* _TASK DESCRIPTION_
In the text below on upgrading DSE to Apache Cassandra, what compaction throughput was set for the storage system during the sstables upgrade?

* _PAGE TEXT_

Whether clusters were upgraded in parallel or sequentially we always wanted to start sstablesupgrade as quick as possible after DSE 5.0 was installed. Sstables upgrade is the most important phase of upgrade because it’s most time consuming. There are not so many knobs to tune:

control number of compaction threads with -j option for the nodetool upgradesstables command.
control the compaction throughput with nodetool setcompactionthroguhput.

Whether -j would allow to speed up sstables upgrade depends a lot on how many column families you have, how big they are and what kind of compaction strategy is configured. As for the compaction throughput we determined that for our storage system it was ok to set it to 200 MB/sec to allow regular read/write operation to be carried out at reasonable higher percentile latencies, but for sure this has to be identified for each storage system individually.

Upgrade to DSE 5.1.4 (Cassandra 3.11)

In theory, upgrade from DSE 5.0.x to DSE 5.1.x is a minor one, just need to upgrade the nodes in a rolling fashion exactly the same way as minor upgrades were done within DSE 4.x, storage format stays the same and no sstablesupgrade is required. But when upgrading our first reasonably large cluster (in terms of number of nodes) we noticed something really bad, nodes running DSE 5.1.x suffered from never-ending compactions in the system keyspace which killed their performance while DSE 5.0.x were running well. For us, it was a tough moment because that was the serving cluster with SLAs and we did not notice anything like that on our previous clusters upgrades! We suspected that something is potentially wrong with schema migrations mechanism and the command nodetool describecluster confirmed that there are two different schema versions, one from 5.0.x nodes and one from 5.1.x nodes. So, we decided to speed up DSE 5.1.x upgrade under assumption that once all nodes are 5.1.x there would no issues with different schema versions and cluster would settle. This indeed happened.

Replace DSE with Apache Cassandra 3.11.1

So how was the final migration step of replacement of DSE 5.1.4 with Apache Cassandra? In the end it worked well across all our clusters. Basically, DSE packages have to be uninstalled, Apache Cassandra has to be installed and pointed to existing data and commit_log directories.

However, two extra steps were required:

DSE creates dse-specific keyspaces (e.g. dse_system). This keyspace is created with EverywhereStrategy which is not supported by the Apache Cassandra. So before replacing DSE with Apache Cassandra on a given node the keyspace replication strategy has to be changed.
There are few system column families that receive extra columns in DSE deployments (system_peers and system_local). So, if you attempt to start Apache Cassandra after DSE is removed – it will fail on schema check against these column families. There are two ways this could be worked around – the first option is to delete all system keyspaces, set auto_bootstrap to false and also set the allow_unsafe_join JVM option to true – assuming the node’s ip address stays the same Cassandra will re-create system keyspaces and jump into the ring. However we used alternative approach – we had a bunch of scripts which first exported these tables with extra columns to json – and then we imported them on a helper cluster which had the same schema as system tables do in Apache Cassandra. Then we imported data from json files and copied the resultant sstables to the node being upgraded

Minor version, big impact

So Cassandra 3.11 clearly has vast improvements in terms of storage format efficiency and better read latency. However even within a certain Cassandra major version a minor version can introduce a bug which would heavily affect performance. So the latency improvements were achieved on Cassandra 3.11.1. But this very specific version introduced an unpleasant bug (CASSANDRA-14010, fix sstable ordering by max timestamp in singlePartitionReadCommand)

* _RECORDS SHOWN_
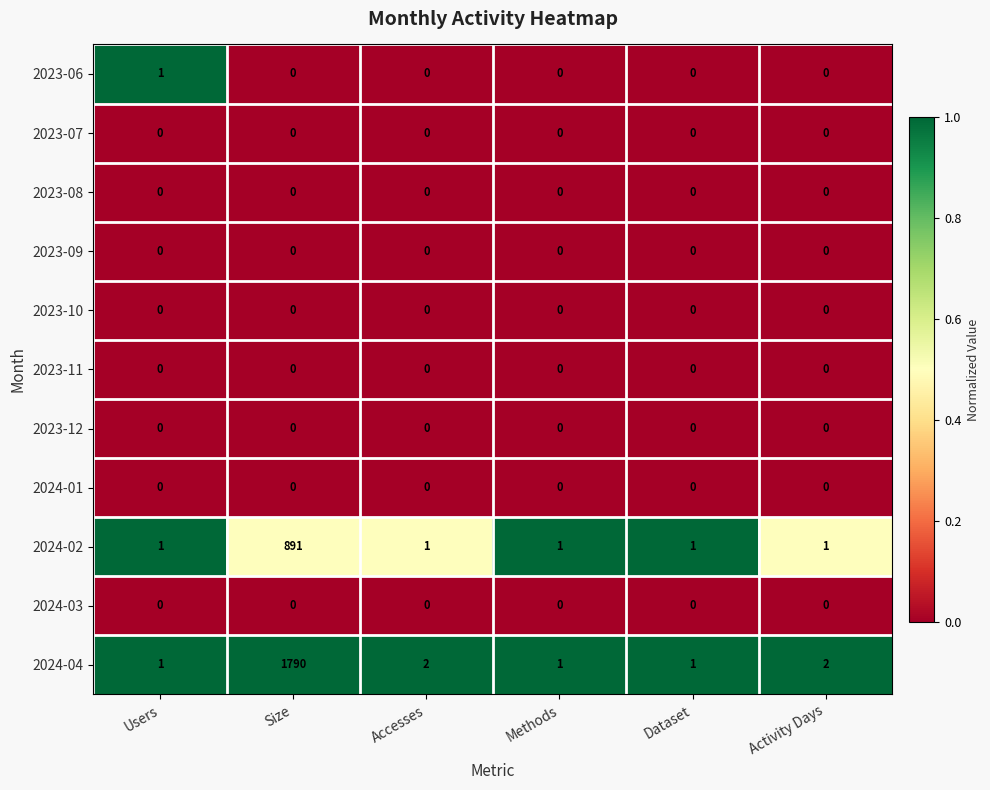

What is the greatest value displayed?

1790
---
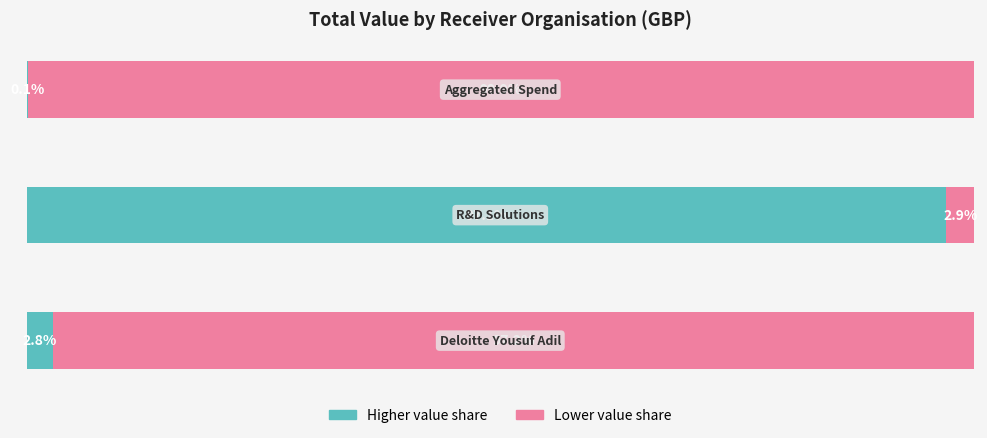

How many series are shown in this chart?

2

* _RESULT_
200 MB/sec